The findings build on the earlier PERSIST study, which examined secondary stroke risk in patients with TIA or minor stroke beyond the typical 90-day monitoring window.

“We didn’t have a good understanding of the risk of secondary stroke past 90 days. The PERSIST study found the risk was significant and continued to rise,” Khan said. The results showed about 20% of patients with TIA or minor stroke were likely to have another stroke within 10 years, and more than half of all later strokes occurred a year or more after the initial event.

“The new paper tried to identify, in a systematic way, which factors impact the long-term risk of secondary stroke,” he said.

Modifiable Factors and More

For this study, TIAs were events in which stroke symptoms lasted 24 hours or less or showed no obstructions in imaging, while minor strokes were events with National Institutes of Health Stroke Scale scores of up to 5 and visible obstructions.

Starting with a pool of 14,732 relevant citations from the MEDLINE, Embase, and Web of Science databases, researchers selected studies that examined prognostic factors for later strokes after at least 1 year in patients with TIA or minor stroke. Most had been conducted in Europe, were based on prospectively enrolled cohorts, and had a maximum follow-up of at least 5 years. Twelve studies focused on TIA or minor stroke (19,893 patients), 14 considered only TIA (66,197 patients), and two evaluated only minor stroke (720 patients).

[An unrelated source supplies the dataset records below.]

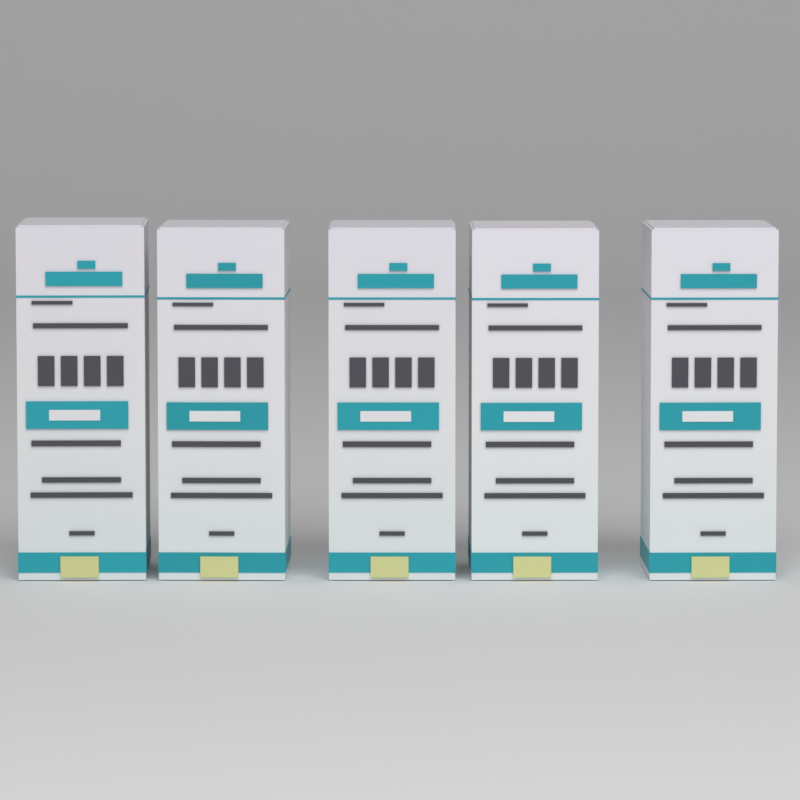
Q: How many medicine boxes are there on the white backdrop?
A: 5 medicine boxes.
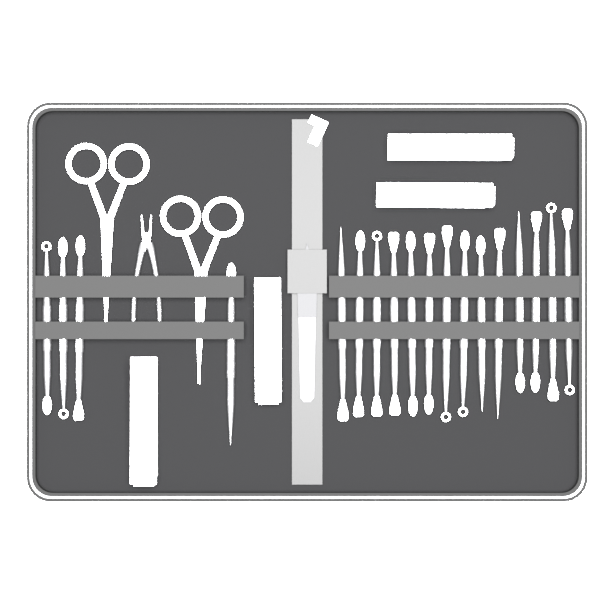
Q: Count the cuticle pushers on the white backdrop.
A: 18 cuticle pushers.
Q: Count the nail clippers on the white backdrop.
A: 4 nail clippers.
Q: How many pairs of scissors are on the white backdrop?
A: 2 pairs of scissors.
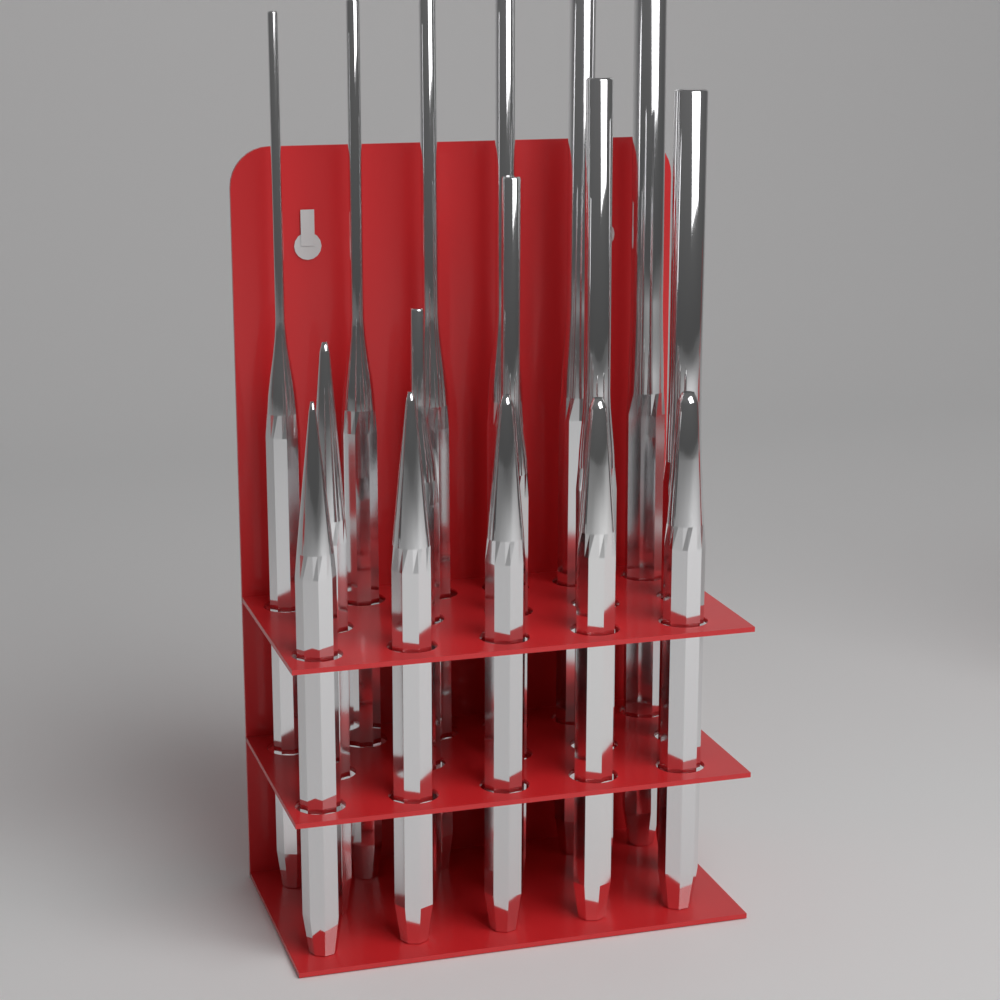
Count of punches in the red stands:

The cohorts were mostly men (median, 57%; interquartile range [IQR], 52-60) with a median age of 69 years (IQR, 65-71). A high percentage (median, 94%; IQR, 86-99) received antithrombotic medications after their hospital discharge.

Older age (adjusted hazard ratio [aHR], 1.04 per year increase; 95% CI, 1.02-1.05) and male sex (aHR, 1.25; 95% CI, 1.15-1.36) were the top non-modifiable risk factors associated with later strokes. Hypertension (aHR, 1.60; 95% CI, 1.31-1.94), smoking (aHR, 1.29; 95% CI, 1.05-1.60), and etiologic stroke subtypes, including cardioembolism (aHR, 2.16; 95% CI, 1.53-3.05), large artery atherosclerosis (aHR, 2.19; 95% CI, 1.68-2.86), and small vessel disease (aHR, 1.69; 95% CI, 1.14-2.49), were the leading modifiable factors. 

High blood pressure and tobacco use had population attributable fractions (PAFs) of 19.3% and 11.2%, respectively, suggesting “hypertension and smoking are worthwhile to focus on when it comes to long-term secondary stroke prevention,” Khan said. “PAF can help tailor strategies…to those patients who can be helped the most.”

The study was presented at the American Heart Association’s EPI Lifestyle Scientific Sessions (AHA-EPI) 2026 on March 18 and simultaneously published in Circulation.